Extracted page text data »
*** Begin section ***
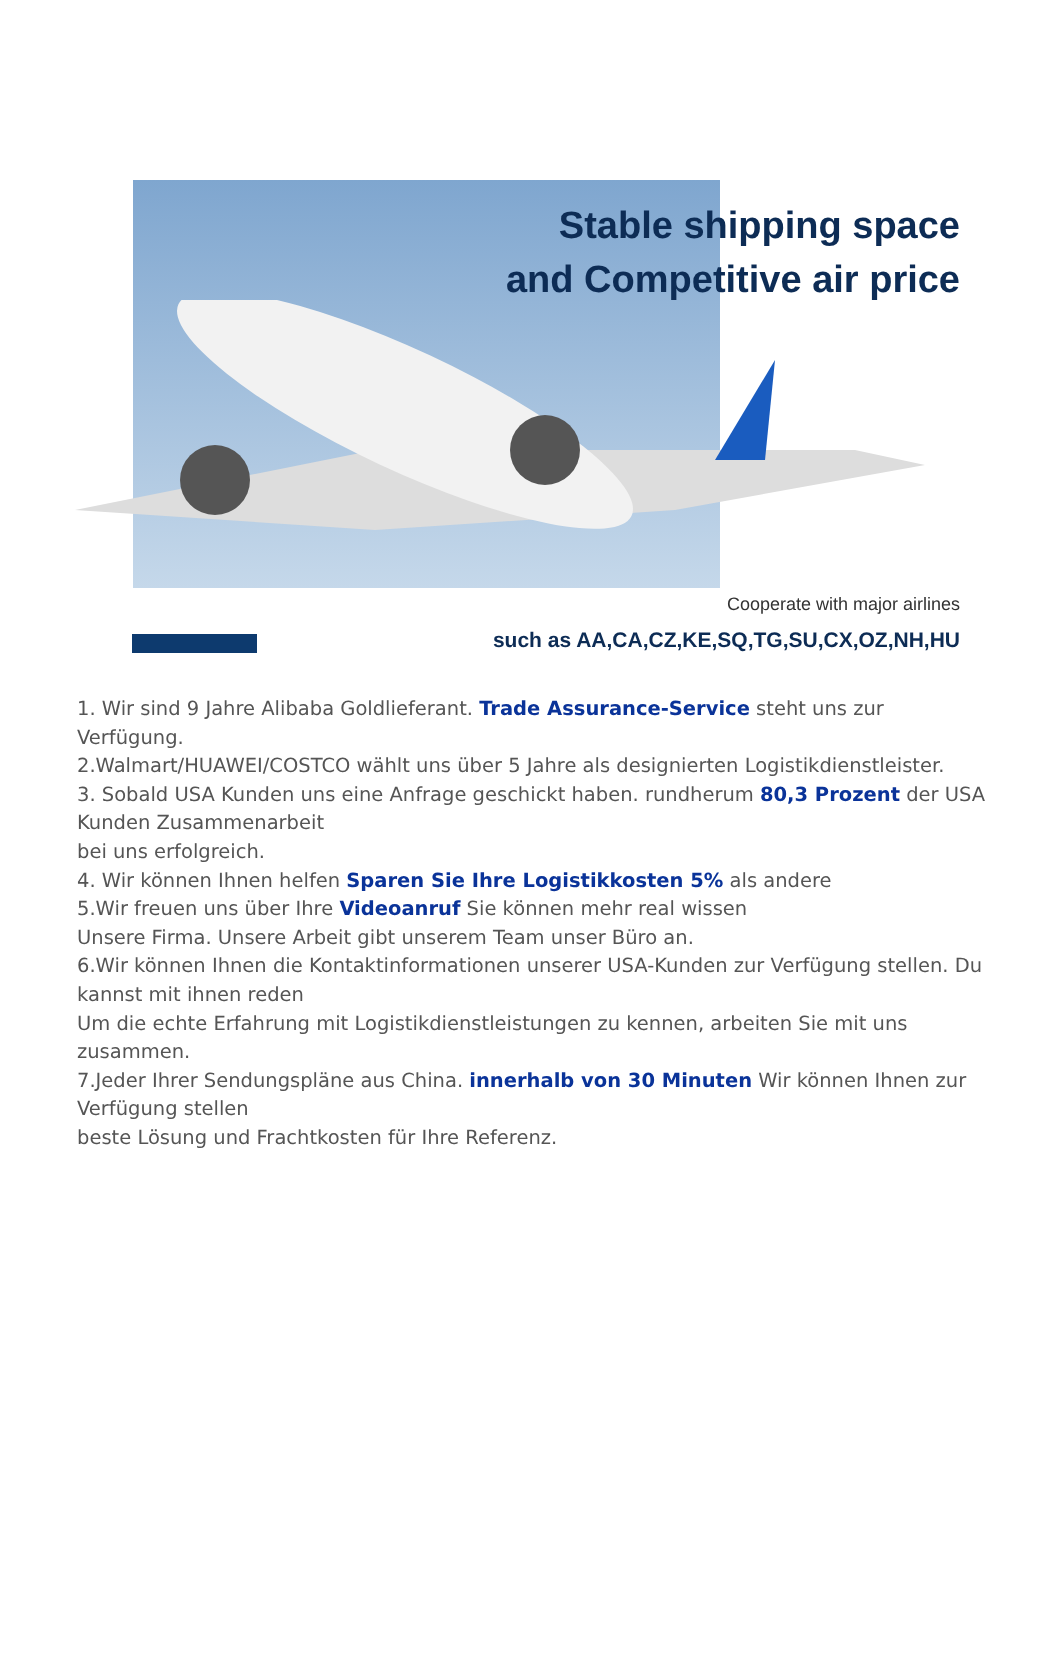Stable shipping space
and Competitive air price
Cooperate with major airlines
such as AA,CA,CZ,KE,SQ,TG,SU,CX,OZ,NH,HU
1. Wir sind 9 Jahre Alibaba Goldlieferant. Trade Assurance-Service steht uns zur Verfügung.
2.Walmart/HUAWEI/COSTCO wählt uns über 5 Jahre als designierten Logistikdienstleister.
3. Sobald USA Kunden uns eine Anfrage geschickt haben. rundherum 80,3 Prozent der USA Kunden Zusammenarbeit
bei uns erfolgreich.
4. Wir können Ihnen helfen Sparen Sie Ihre Logistikkosten 5% als andere
5.Wir freuen uns über Ihre Videoanruf Sie können mehr real wissen
Unsere Firma. Unsere Arbeit gibt unserem Team unser Büro an.
6.Wir können Ihnen die Kontaktinformationen unserer USA-Kunden zur Verfügung stellen. Du kannst mit ihnen reden
Um die echte Erfahrung mit Logistikdienstleistungen zu kennen, arbeiten Sie mit uns zusammen.
7.Jeder Ihrer Sendungspläne aus China. innerhalb von 30 Minuten Wir können Ihnen zur Verfügung stellen
beste Lösung und Frachtkosten für Ihre Referenz.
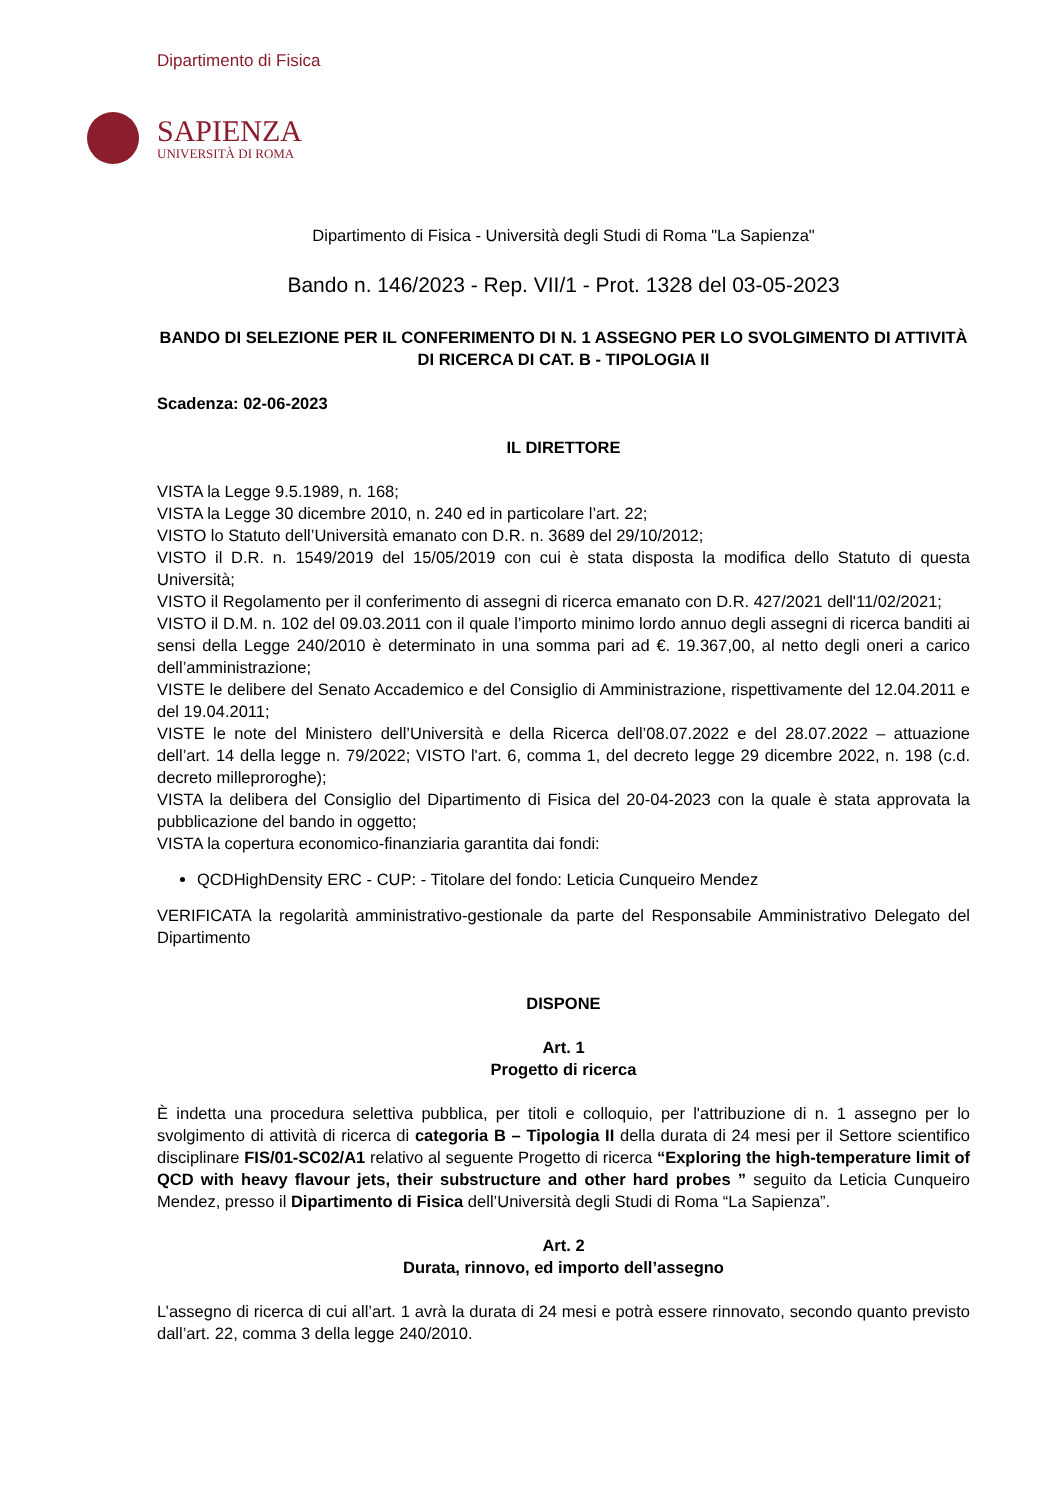Dipartimento di Fisica
SAPIENZA
UNIVERSITÀ DI ROMA
Dipartimento di Fisica - Università degli Studi di Roma "La Sapienza"
Bando n. 146/2023 - Rep. VII/1 - Prot. 1328 del 03-05-2023
BANDO DI SELEZIONE PER IL CONFERIMENTO DI N. 1 ASSEGNO PER LO SVOLGIMENTO DI ATTIVITÀ DI RICERCA DI CAT. B - TIPOLOGIA II
Scadenza: 02-06-2023
IL DIRETTORE
VISTA la Legge 9.5.1989, n. 168;
VISTA la Legge 30 dicembre 2010, n. 240 ed in particolare l’art. 22;
VISTO lo Statuto dell’Università emanato con D.R. n. 3689 del 29/10/2012;
VISTO il D.R. n. 1549/2019 del 15/05/2019 con cui è stata disposta la modifica dello Statuto di questa Università;
VISTO il Regolamento per il conferimento di assegni di ricerca emanato con D.R. 427/2021 dell'11/02/2021;
VISTO il D.M. n. 102 del 09.03.2011 con il quale l’importo minimo lordo annuo degli assegni di ricerca banditi ai sensi della Legge 240/2010 è determinato in una somma pari ad €. 19.367,00, al netto degli oneri a carico dell’amministrazione;
VISTE le delibere del Senato Accademico e del Consiglio di Amministrazione, rispettivamente del 12.04.2011 e del 19.04.2011;
VISTE le note del Ministero dell’Università e della Ricerca dell’08.07.2022 e del 28.07.2022 – attuazione dell’art. 14 della legge n. 79/2022; VISTO l'art. 6, comma 1, del decreto legge 29 dicembre 2022, n. 198 (c.d. decreto milleproroghe);
VISTA la delibera del Consiglio del Dipartimento di Fisica del 20-04-2023 con la quale è stata approvata la pubblicazione del bando in oggetto;
VISTA la copertura economico-finanziaria garantita dai fondi:
QCDHighDensity ERC - CUP: - Titolare del fondo: Leticia Cunqueiro Mendez
VERIFICATA la regolarità amministrativo-gestionale da parte del Responsabile Amministrativo Delegato del Dipartimento
DISPONE
Art. 1
Progetto di ricerca
È indetta una procedura selettiva pubblica, per titoli e colloquio, per l'attribuzione di n. 1 assegno per lo svolgimento di attività di ricerca di categoria B – Tipologia II della durata di 24 mesi per il Settore scientifico disciplinare FIS/01-SC02/A1 relativo al seguente Progetto di ricerca “Exploring the high-temperature limit of QCD with heavy flavour jets, their substructure and other hard probes ” seguito da Leticia Cunqueiro Mendez, presso il Dipartimento di Fisica dell’Università degli Studi di Roma “La Sapienza”.
Art. 2
Durata, rinnovo, ed importo dell’assegno
L’assegno di ricerca di cui all’art. 1 avrà la durata di 24 mesi e potrà essere rinnovato, secondo quanto previsto dall’art. 22, comma 3 della legge 240/2010.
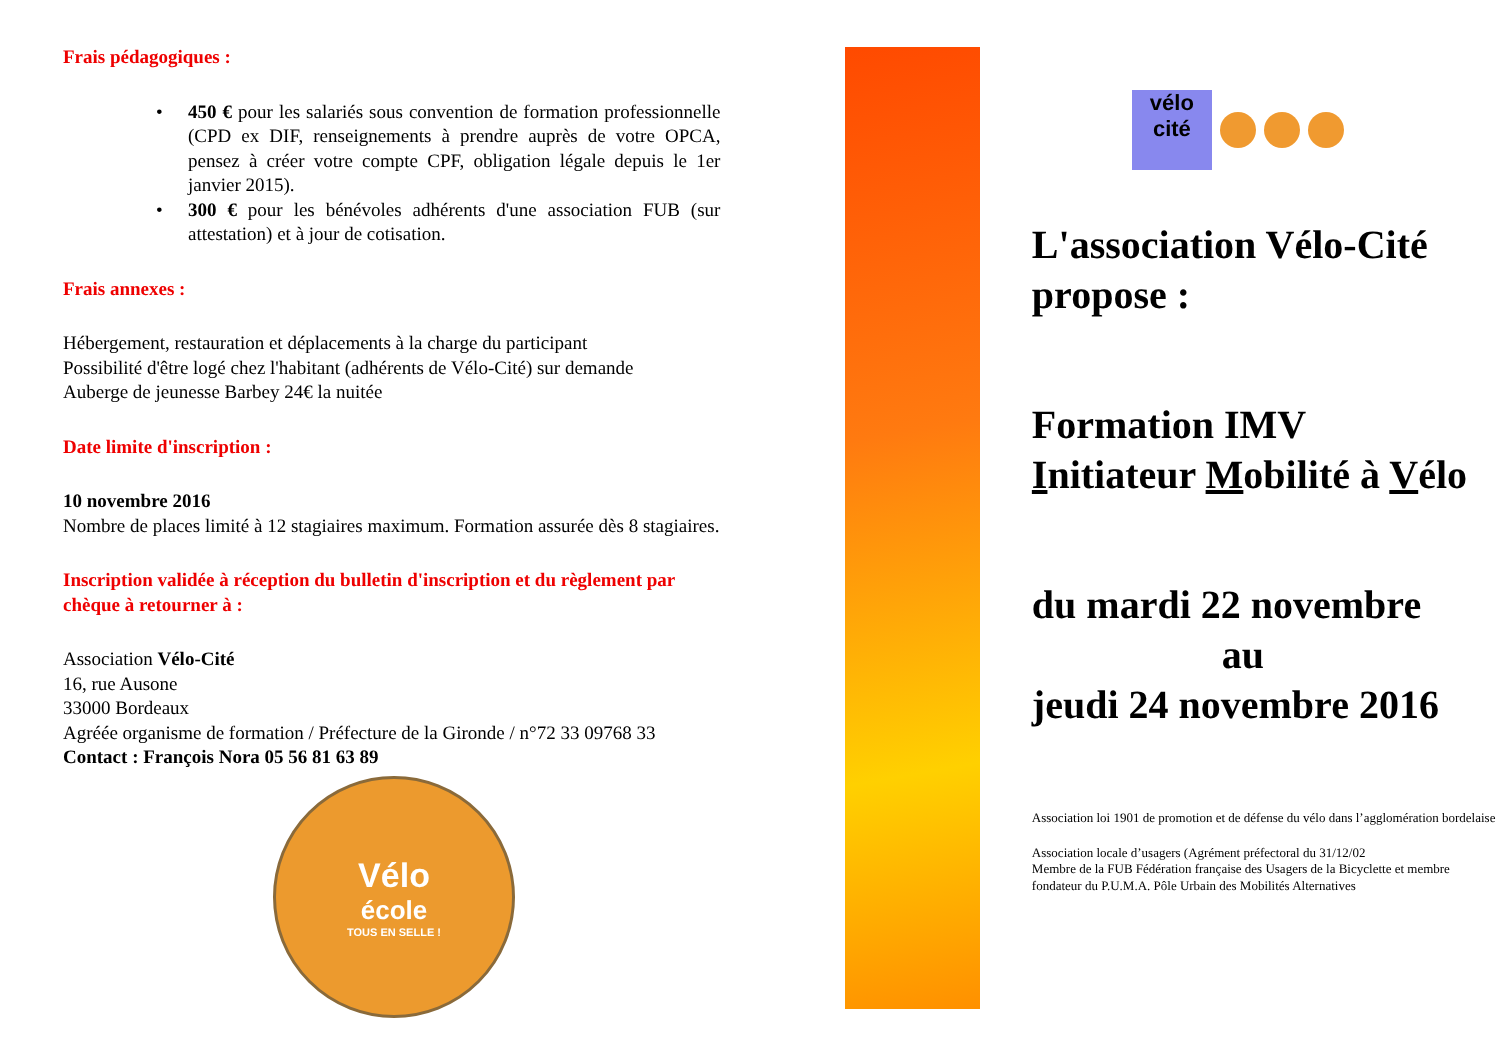Frais pédagogiques :
• 450 € pour les salariés sous convention de formation professionnelle (CPD ex DIF, renseignements à prendre auprès de votre OPCA, pensez à créer votre compte CPF, obligation légale depuis le 1er janvier 2015).
• 300 € pour les bénévoles adhérents d'une association FUB (sur attestation) et à jour de cotisation.
Frais annexes :
Hébergement, restauration et déplacements à la charge du participant
Possibilité d'être logé chez l'habitant (adhérents de Vélo-Cité) sur demande
Auberge de jeunesse Barbey 24€ la nuitée
Date limite d'inscription :
10 novembre 2016
Nombre de places limité à 12 stagiaires maximum. Formation assurée dès 8 stagiaires.
Inscription validée à réception du bulletin d'inscription et du règlement par chèque à retourner à :
Association Vélo-Cité
16, rue Ausone
33000 Bordeaux
Agréée organisme de formation / Préfecture de la Gironde / n°72 33 09768 33
Contact : François Nora 05 56 81 63 89
Vélo
école
TOUS EN SELLE !
vélo cité
L'association Vélo-Cité propose :
Formation IMV
Initiateur Mobilité à Vélo
du mardi 22 novembre
au
jeudi 24 novembre 2016
Association loi 1901 de promotion et de défense du vélo dans l’agglomération bordelaise
Association locale d’usagers (Agrément préfectoral du 31/12/02
Membre de la FUB Fédération française des Usagers de la Bicyclette et membre fondateur du P.U.M.A. Pôle Urbain des Mobilités Alternatives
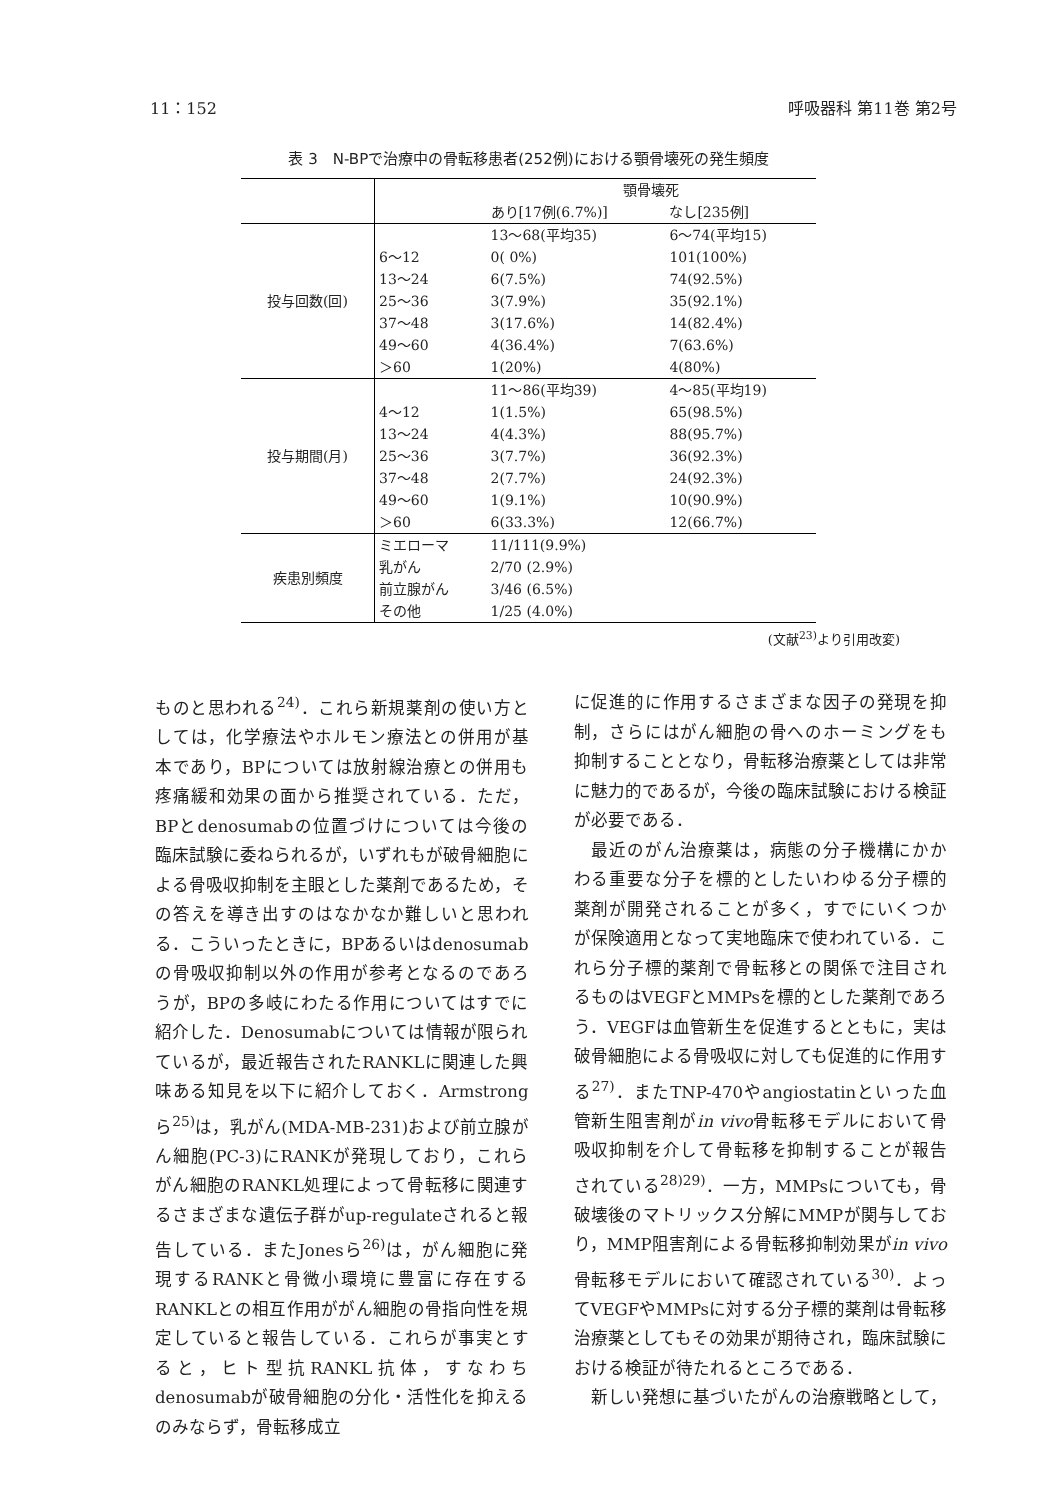11：152 呼吸器科 第11巻 第2号
表 3　N-BPで治療中の骨転移患者(252例)における顎骨壊死の発生頻度
| | | 顎骨壊死 | |
| | | あり[17例(6.7%)] | なし[235例] |
| 投与回数(回) | | 13～68(平均35) | 6～74(平均15) |
| | 6～12 | 0( 0%) | 101(100%) |
| | 13～24 | 6(7.5%) | 74(92.5%) |
| | 25～36 | 3(7.9%) | 35(92.1%) |
| | 37～48 | 3(17.6%) | 14(82.4%) |
| | 49～60 | 4(36.4%) | 7(63.6%) |
| | ＞60 | 1(20%) | 4(80%) |
| 投与期間(月) | | 11～86(平均39) | 4～85(平均19) |
| | 4～12 | 1(1.5%) | 65(98.5%) |
| | 13～24 | 4(4.3%) | 88(95.7%) |
| | 25～36 | 3(7.7%) | 36(92.3%) |
| | 37～48 | 2(7.7%) | 24(92.3%) |
| | 49～60 | 1(9.1%) | 10(90.9%) |
| | ＞60 | 6(33.3%) | 12(66.7%) |
| 疾患別頻度 | ミエローマ | 11/111(9.9%) | |
| | 乳がん | 2/70 (2.9%) | |
| | 前立腺がん | 3/46 (6.5%) | |
| | その他 | 1/25 (4.0%) | |
(文献<sup>23)</sup>より引用改変)
ものと思われる<sup>24)</sup>．これら新規薬剤の使い方としては，化学療法やホルモン療法との併用が基本であり，BPについては放射線治療との併用も疼痛緩和効果の面から推奨されている．ただ，BPとdenosumabの位置づけについては今後の臨床試験に委ねられるが，いずれもが破骨細胞による骨吸収抑制を主眼とした薬剤であるため，その答えを導き出すのはなかなか難しいと思われる．こういったときに，BPあるいはdenosumabの骨吸収抑制以外の作用が参考となるのであろうが，BPの多岐にわたる作用についてはすでに紹介した．Denosumabについては情報が限られているが，最近報告されたRANKLに関連した興味ある知見を以下に紹介しておく．Armstrongら<sup>25)</sup>は，乳がん(MDA-MB-231)および前立腺がん細胞(PC-3)にRANKが発現しており，これらがん細胞のRANKL処理によって骨転移に関連するさまざまな遺伝子群がup-regulateされると報告している．またJonesら<sup>26)</sup>は，がん細胞に発現するRANKと骨微小環境に豊富に存在するRANKLとの相互作用ががん細胞の骨指向性を規定していると報告している．これらが事実とすると，ヒト型抗RANKL抗体，すなわちdenosumabが破骨細胞の分化・活性化を抑えるのみならず，骨転移成立
に促進的に作用するさまざまな因子の発現を抑制，さらにはがん細胞の骨へのホーミングをも抑制することとなり，骨転移治療薬としては非常に魅力的であるが，今後の臨床試験における検証が必要である．
　最近のがん治療薬は，病態の分子機構にかかわる重要な分子を標的としたいわゆる分子標的薬剤が開発されることが多く，すでにいくつかが保険適用となって実地臨床で使われている．これら分子標的薬剤で骨転移との関係で注目されるものはVEGFとMMPsを標的とした薬剤であろう．VEGFは血管新生を促進するとともに，実は破骨細胞による骨吸収に対しても促進的に作用する<sup>27)</sup>．またTNP-470やangiostatinといった血管新生阻害剤がin vivo骨転移モデルにおいて骨吸収抑制を介して骨転移を抑制することが報告されている<sup>28)29)</sup>．一方，MMPsについても，骨破壊後のマトリックス分解にMMPが関与しており，MMP阻害剤による骨転移抑制効果がin vivo骨転移モデルにおいて確認されている<sup>30)</sup>．よってVEGFやMMPsに対する分子標的薬剤は骨転移治療薬としてもその効果が期待され，臨床試験における検証が待たれるところである．
　新しい発想に基づいたがんの治療戦略として，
*** End section ***
Each line of the records with the word "Verfügung" in it is to be copied.

1. Wir sind 9 Jahre Alibaba Goldlieferant. Trade Assurance-Service steht uns zur Verfügung.
6.Wir können Ihnen die Kontaktinformationen unserer USA-Kunden zur Verfügung stellen. Du kannst mit ihnen reden
7.Jeder Ihrer Sendungspläne aus China. innerhalb von 30 Minuten Wir können Ihnen zur Verfügung stellen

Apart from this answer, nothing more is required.